FIG. 1 is a block diagram showing an extracted control system related to a roll clamp, which is a main part of a control device according to an embodiment of the present invention.

FIG. 2 is a flowchart showing the operation of the embodiment shown in FIG.

FIG. 3 is a perspective view showing a forklift truck to which an embodiment of the present invention is applied.

FIG. 4 is a block diagram showing an entire control device according to an embodiment of the present invention.

FIG. 5 is an explanatory view conceptually showing an ascending / descending portion of a forklift equipped with a roll clamp.

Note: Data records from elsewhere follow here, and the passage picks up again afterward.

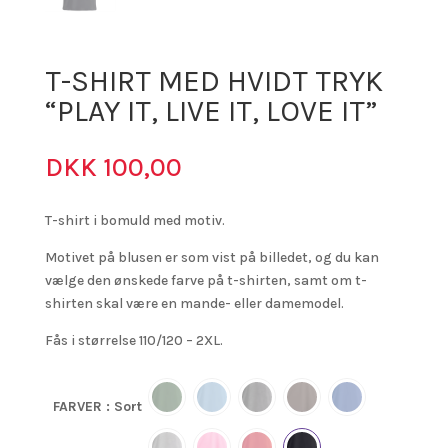
T-SHIRT MED HVIDT TRYK
“PLAY IT, LIVE IT, LOVE IT”
DKK
100,00
T-shirt i bomuld med motiv.
Motivet på blusen er som vist på billedet, og du kan
vælge den ønskede farve på t-shirten, samt om t-
shirten skal være en mande- eller damemodel.
Fås i størrelse 110/120 – 2XL.
FARVER
: Sort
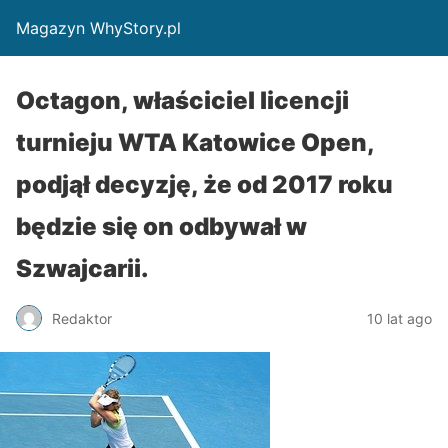
Magazyn WhyStory.pl
Octagon, właściciel licencji
turnieju WTA Katowice Open,
podjął decyzję, że od 2017 roku
będzie się on odbywał w
Szwajcarii.
Redaktor
10 lat ago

FIG. 6 is an explanatory view conceptually showing a state in which a load may be dropped when the roll clamp of the forklift including the roll clamp is opened.

[Explanation of symbols]

 1 Lift Cylinder 1a Piston Rod 4 Roll Clamp 5 Bracket 6 Chain 9 Clamp Cylinder 9a Piston Rod 11 Controller 17a Hydraulic Pipeline 18a Hydraulic Sensor 19 Setter 33 Roll Paper

Continued Front Page (72) Creator Toshiyuki Midorikawa 3000 Tana, Sagamihara-shi, Kanagawa M ・ E ・ I ・ Sagami Hightech Co., Ltd.

Claims (1)

[Scope of utility model registration request] 1. A piston rod of a hydraulic cylinder for lifting and lowering, which has an attachment such as a roll clamp for holding and releasing the cylindrical product from the outer peripheral surface thereof as the piston rod of the hydraulic cylinder for opening and closing expands and contracts. Is a control device for a forklift designed to lift and lower a cargo held by an attachment accompanying expansion and contraction of the hydraulic cylinder, which is arranged in a hydraulic pipeline for supplying pressure oil of the lifting hydraulic cylinder. The hydraulic pressure detection means for detecting the pressure of the pressure oil flowing in the passage, the real-time load load detected based on the pressure of the pressure oil detected by the hydraulic pressure detection means at the time of loading and unloading, and the load acting on the lifting hydraulic cylinder. When the applied load is larger than the set value by comparing the unloaded load and the set value that is set in advance based on the load of the cargo that is scheduled to be loaded and unloaded. Is a controller for controlling the drive of the hydraulic cylinder for opening and closing so as not to open the attachment.